It wouldn’t be a show if I didn’t make a mix, now would it? (cf. Titus & Macbeth; They Might Be Giants did the honors for R&G Are Dead.)
So I’m going to go act and stuff now. Enjoy the playlist, available here on YouTube. I knew it would turn out a little Benedick-centric because frankly I’m lucky to remember what I’m saying at this point, much less anyone else, but there’s also more mid-/late-60s’ soul here than a Regency-set Elizabethan play might initially imply. It’s summer, and that where my summer ear always leads.
Explanations? Well, I’ll try. If it doesn’t make sense before you see the show, it might make more after. Join us, won’t you?
1) “Weep No More” – Billie Holiday, featuring the Stardusters: As close to “Sigh No More” as popular music is going to give us.
2) ”Heroes and Villains” – Beach Boys: As good an alternate show title as popular music is going to give us.
3) “Just One Look” – Doris Troy: Seriously, Claudio, we’re not in a hurry. We’re staying for a month.

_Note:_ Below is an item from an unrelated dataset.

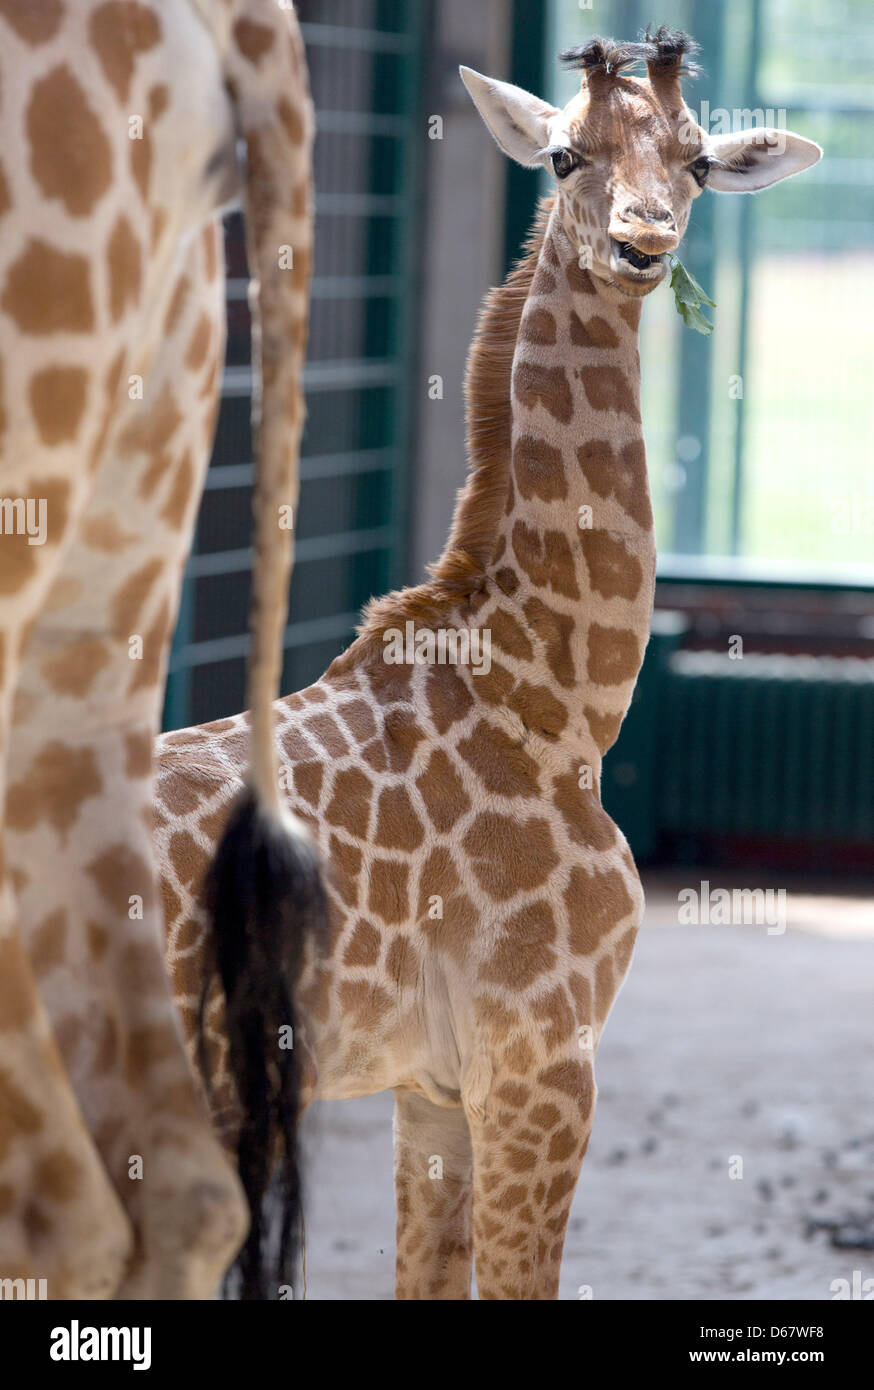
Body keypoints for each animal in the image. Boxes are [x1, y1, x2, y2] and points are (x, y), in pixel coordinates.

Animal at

4) “Better Off Without A Wife” – Tom Waits: “When I said I would die a bachelor, I did not think I should live till I were married.”

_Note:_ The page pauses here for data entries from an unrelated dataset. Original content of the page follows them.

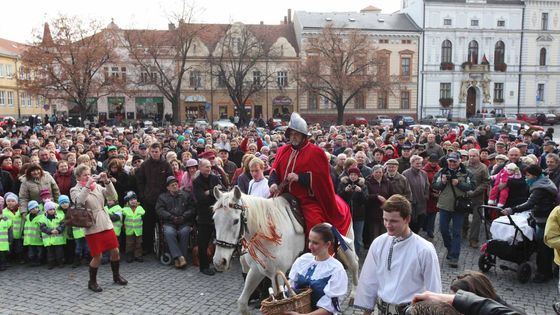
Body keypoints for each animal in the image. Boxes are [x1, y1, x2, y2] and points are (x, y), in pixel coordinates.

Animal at [210, 188, 358, 315]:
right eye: (214, 219)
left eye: (235, 221)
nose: (219, 262)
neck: (268, 233)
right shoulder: (256, 271)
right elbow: (242, 303)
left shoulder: (277, 275)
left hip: (347, 243)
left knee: (354, 264)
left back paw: (353, 295)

5) “She’s Actual Size” – They Might Be Giants: The short jokes at Hero’s expense just never stop, but she’s clearly got more going on than it appears.

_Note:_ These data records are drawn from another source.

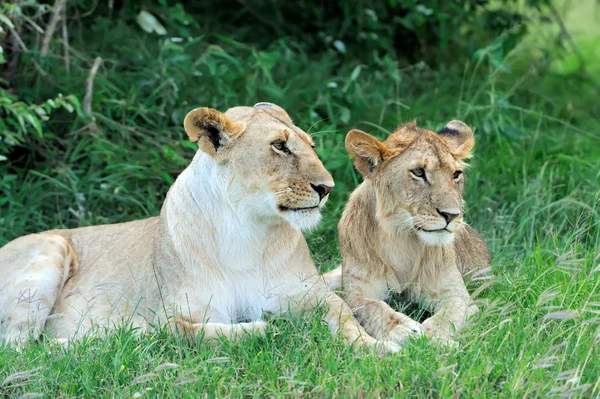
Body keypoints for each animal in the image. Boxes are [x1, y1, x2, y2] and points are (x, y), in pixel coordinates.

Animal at [0, 102, 396, 354]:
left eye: (311, 145)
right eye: (280, 146)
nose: (327, 188)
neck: (246, 230)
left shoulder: (309, 295)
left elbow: (345, 316)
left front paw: (380, 347)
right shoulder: (178, 313)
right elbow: (192, 333)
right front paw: (263, 329)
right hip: (51, 250)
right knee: (23, 348)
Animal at [326, 120, 490, 346]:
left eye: (456, 175)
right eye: (419, 172)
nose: (451, 215)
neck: (401, 236)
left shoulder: (458, 295)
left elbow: (448, 315)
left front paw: (433, 339)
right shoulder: (357, 291)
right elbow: (374, 307)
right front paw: (403, 329)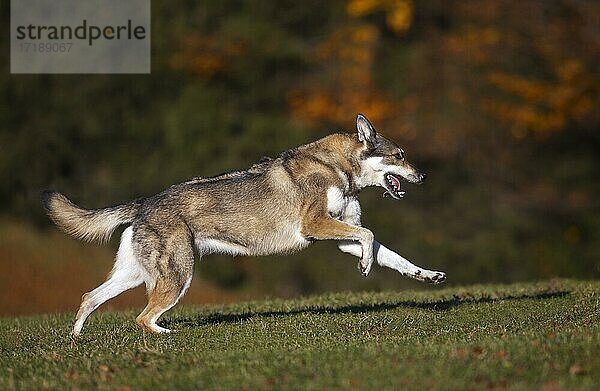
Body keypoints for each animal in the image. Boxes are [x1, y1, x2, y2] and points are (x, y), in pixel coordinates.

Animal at [42, 114, 446, 336]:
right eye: (400, 156)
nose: (424, 177)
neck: (338, 170)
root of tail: (144, 203)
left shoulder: (340, 235)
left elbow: (390, 254)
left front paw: (428, 276)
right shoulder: (314, 225)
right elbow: (368, 235)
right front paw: (365, 266)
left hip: (134, 276)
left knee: (89, 297)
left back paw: (76, 341)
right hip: (177, 279)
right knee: (142, 318)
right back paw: (167, 336)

6) “Just the Way I Am” – Dolly Parton: “Let me be that I am and do not seek to alter me,” quoth Don John when he isn’t crying in his room singing along with Dolly.
7) “Get On the Good Foot” – James Brown: “With a good leg and a good foot, uncle, and money enough in his purse, such a man would win any woman in the world, if ‘e could get her good will.”
8) “Harlem Globetrotters Theme Song” – Hanna-Barbera: “Will Your Grace command me any service to the world’s end?”
9) “Seven Days Too Long” – Chuck Wood: Claudio (always with the hurrying) wants to marry tomorrow, but Leonato makes him wait a “just sevennight” and I’m sure this is how the poor kid feels.
10) “Good Morning Mr. Zip-Zip-Zip” – Eugene Buckley & Peerless Quartet: “Hath any man seen him at the barber’s?”
11) “Fire” – The Pointer Sisters: “What fire is in mine ears?” asks the recently gulled Beatrice. But we know, don’t we?
12) “Silhouettes” – The Rays: Pretty much a summing up of what happens offstage during our intermission, until the last verse, anyway.
13) “For What It’s Worth” – The Staple Singers: A little something for Messina’s capable night watch.
14) “Oh No, Not My Baby” – Maxine Brown: And back we go to Claudio’s seemingly constant mental state…
15) “Where Were You Last Night?” – Traveling Wilburys: Ditto.
16) “Twine Time” – Alvin Cash & the Crawlers: After the (spoiler) spoiled wedding, Leonato goes along with a convoluted scheme – “Being that I flow in grief,/ The smallest twine may lead me.”
17) “Strange” – Patsy Cline: “I do love nothing in the world so well as you, is not that strange?”
18) “I Would Do Anything For Love” – Future Idiots: Except, you know, kill Claudio.
19) “Sticks and Stones” – Ray Charles: This just seemed a pretty solid B&B mission statement song.
20) “The Question (Do You Love Me)” – Dave “Baby” Cortez: This is a question that comes up a lot, in life, I suppose, but definitely in Much Ado.
21) “Tombstone” – Suzanne Vega: The whole epitaph-reading thing, obviously.
22) “(The Best Part of) Breakin’ Up” – The Ronettes (though I almost put the Flo & Eddie version on too because I love them equally): Clearly this covers most of the mood of Act V Scene iv.
23) “We Don’t Need Another Hero (Thunderdome)” – Tina Turner: “Another Hero?” “Nothing certainer.”
24) “My Terms” – Helena Ferguson: Another general-sentiment-of-V-iv song.
25) “Church Bells May Ring” – The Willows: While this could go with the ending of any of the comedies, I put it here because there’s this great church bell sound cue in our show that sounds terrific from the audience but is deafening from backstage in a way that still makes me jump every time as if one of Scrooge’s spirits is about to appear right behind me.
There you go. I’m going to try to squeeze in a nap now.